All of these recipes fall under the healthy eating banner that include lots of nuts and grains and the use of good fats and oils. But I just want to point out to my readers (all three of you!) that usually if the food falls under the "super food" category it is very high in calories. Just for an example 1 tablespoon of coconut oil or olive oil is a staggering 120 calories. Also seeds and nuts, although healthy, are extremely high in calories.
This will not worry a lot of you but for those wanting to watch their weight, MODERATION is the key with these recipes. My husband and I fail miserably with this. If it's in front of us we will eat it until we are almost bursting at the sides. The way to overcome this is to plate up the meal rather than placing the dishes in front of you.

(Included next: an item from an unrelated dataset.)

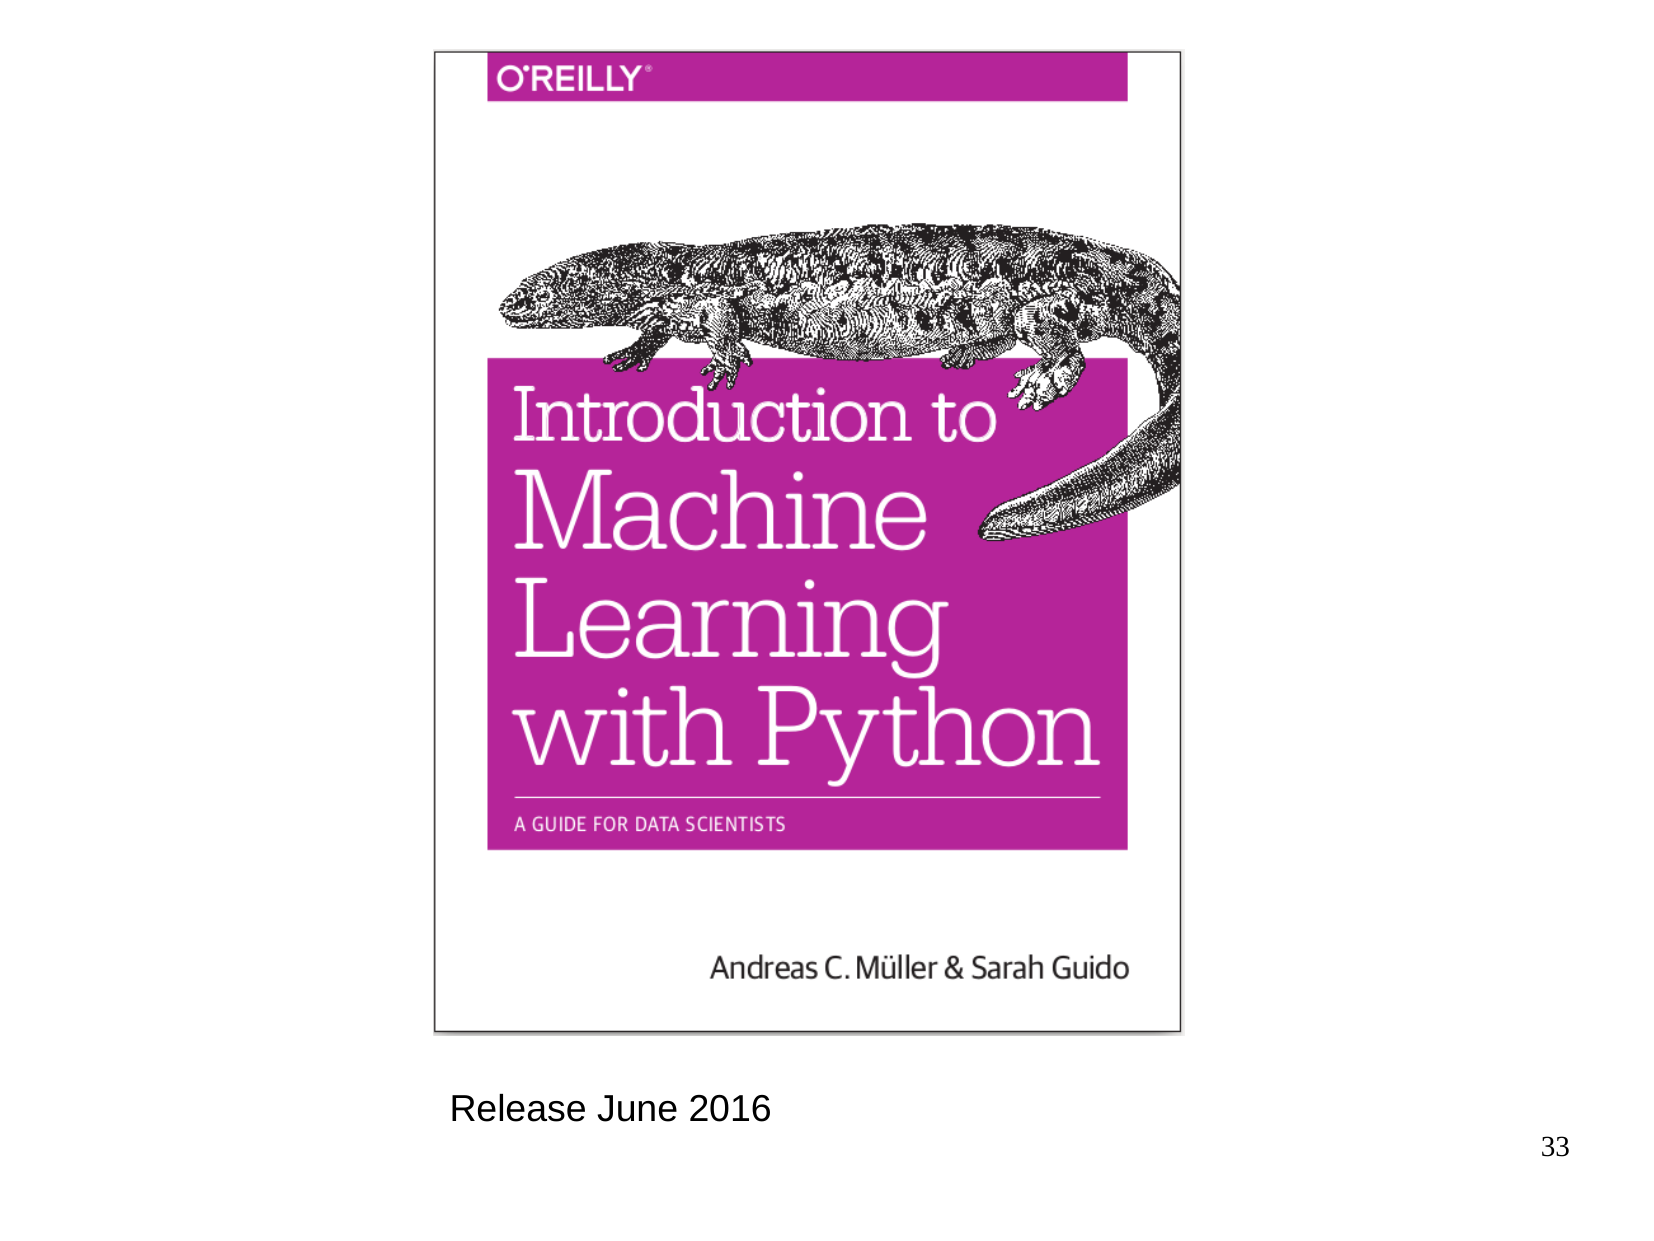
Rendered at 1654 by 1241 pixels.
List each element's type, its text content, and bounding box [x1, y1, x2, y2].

picture [433, 49, 1185, 1036]
text_box Release June 2016 [434, 1080, 1215, 1138]
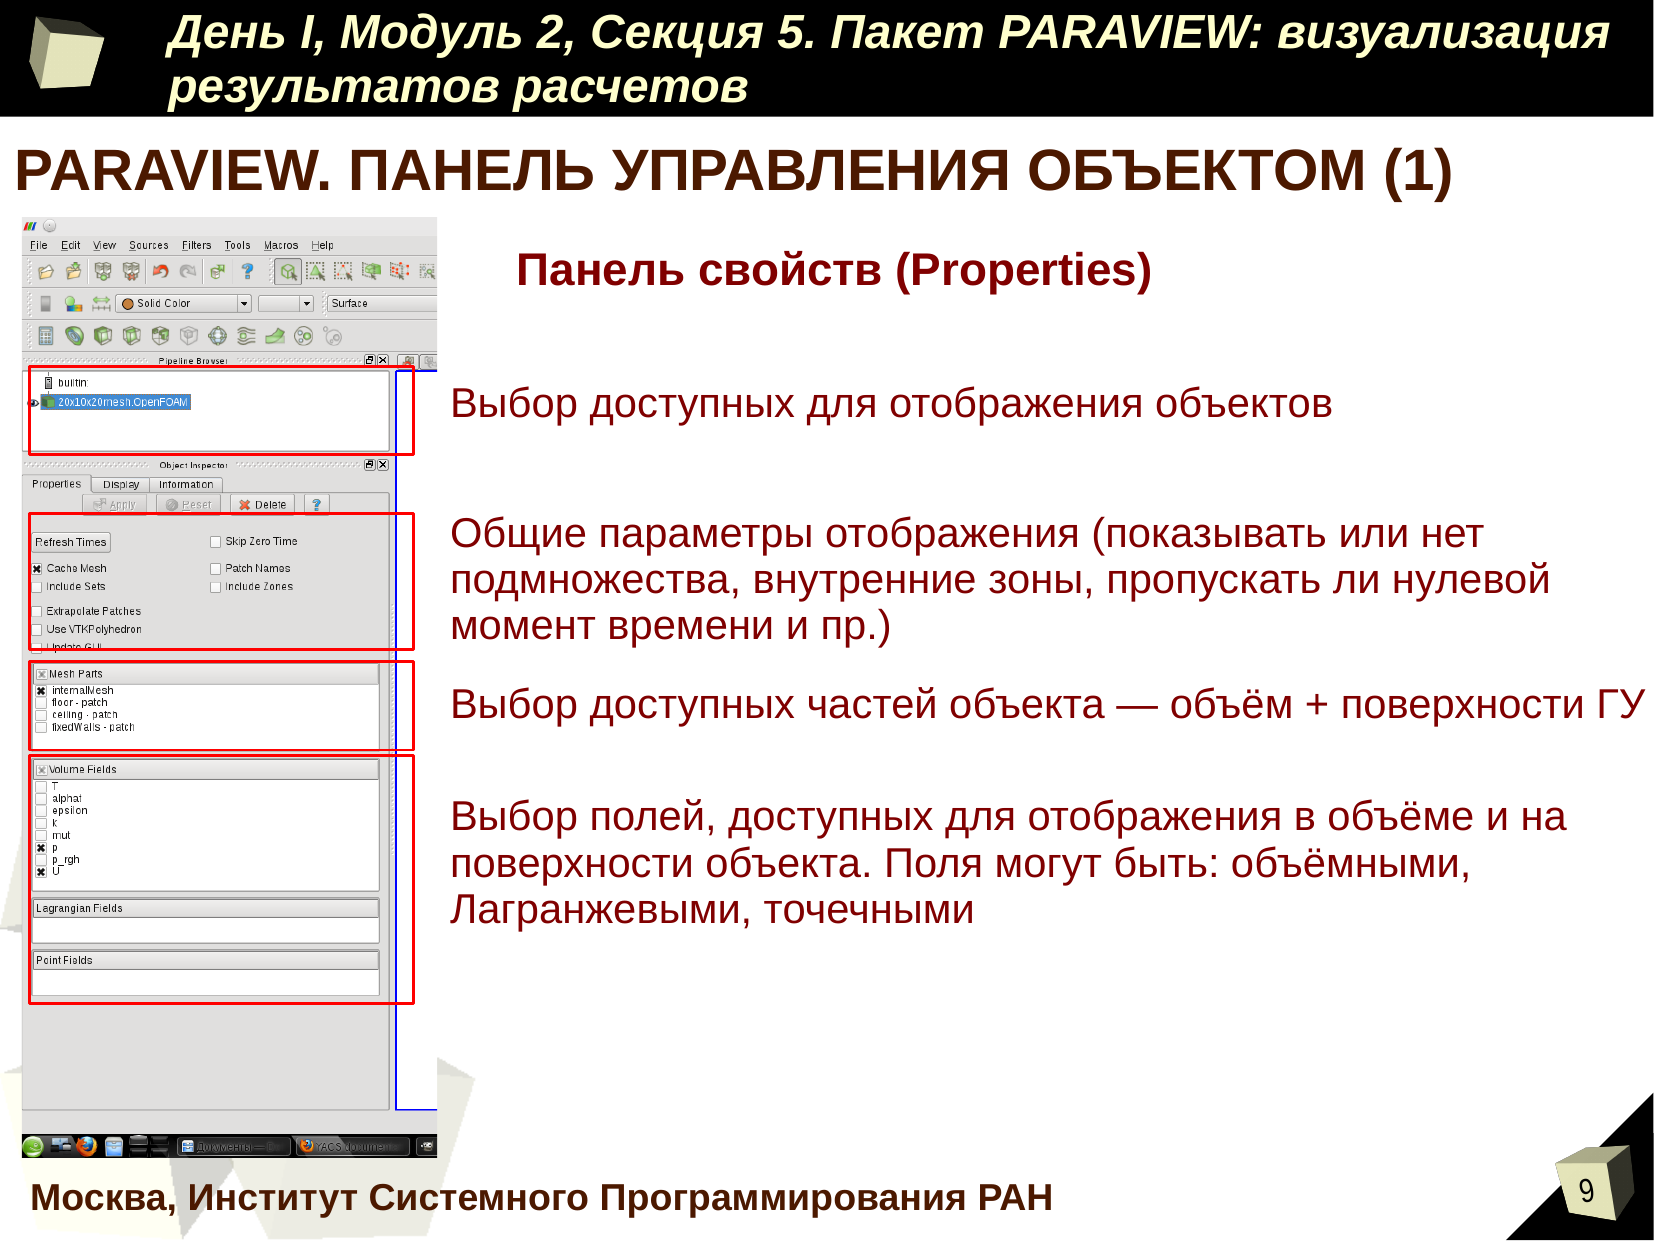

Now to the recipes. The first one is Slow Roasted Shoulder of Lamb (recipe is HERE) with Maple Roasted Pumpkin and Freekeh Salad (recipe is HERE)
Remember, you will need to marinate your lamb the day before and it will definitely need the 5 hours of slow cooking. The end result is well worth the preparation! The salad is straightforward although I didn't need to use all the dressing as it makes a large quantity.
The next recipe I want to share is Meatloaf in Smoky Tomato Sauce (the recipe is HERE).
It's very hard to take a photograph of meatloaf and make it look attractive but I can assure you that it is very full of flavour. Do use smoked paprika because it is the flavour bomb. I served it on a bed of pureed cauliflower but if you prefer mashed potato by all means go with that.
The next recipe was out of my comfort zone because I have not had much experience with cooking squid but as it turns out is quite easy! This recipe is from Maggie Beers Recipe for Life cookbook. If you don't have it I recommend you look for it at your favourite bookshop. It is well worth it.
I had one extra squid tube so I cut it into triangles and scored it heavily in a criss cross shape. I then tossed it in a bowl with salted rice flour and then heated up my wok with a good amount of rice bran oil and deep fried the calamari with one sliced chilli, one sliced red onion and a handful of basil leaves. Yummm.
I also replaced the black barley with black rice as per Maggie's suggestion. It was a lovely choice. The whole dish was wholesome, extremely filling and very delicious. Also, because I had half a pomegranate leftover I wacked those seeds over the salad.
That's it for this week my friends. Happy cooking!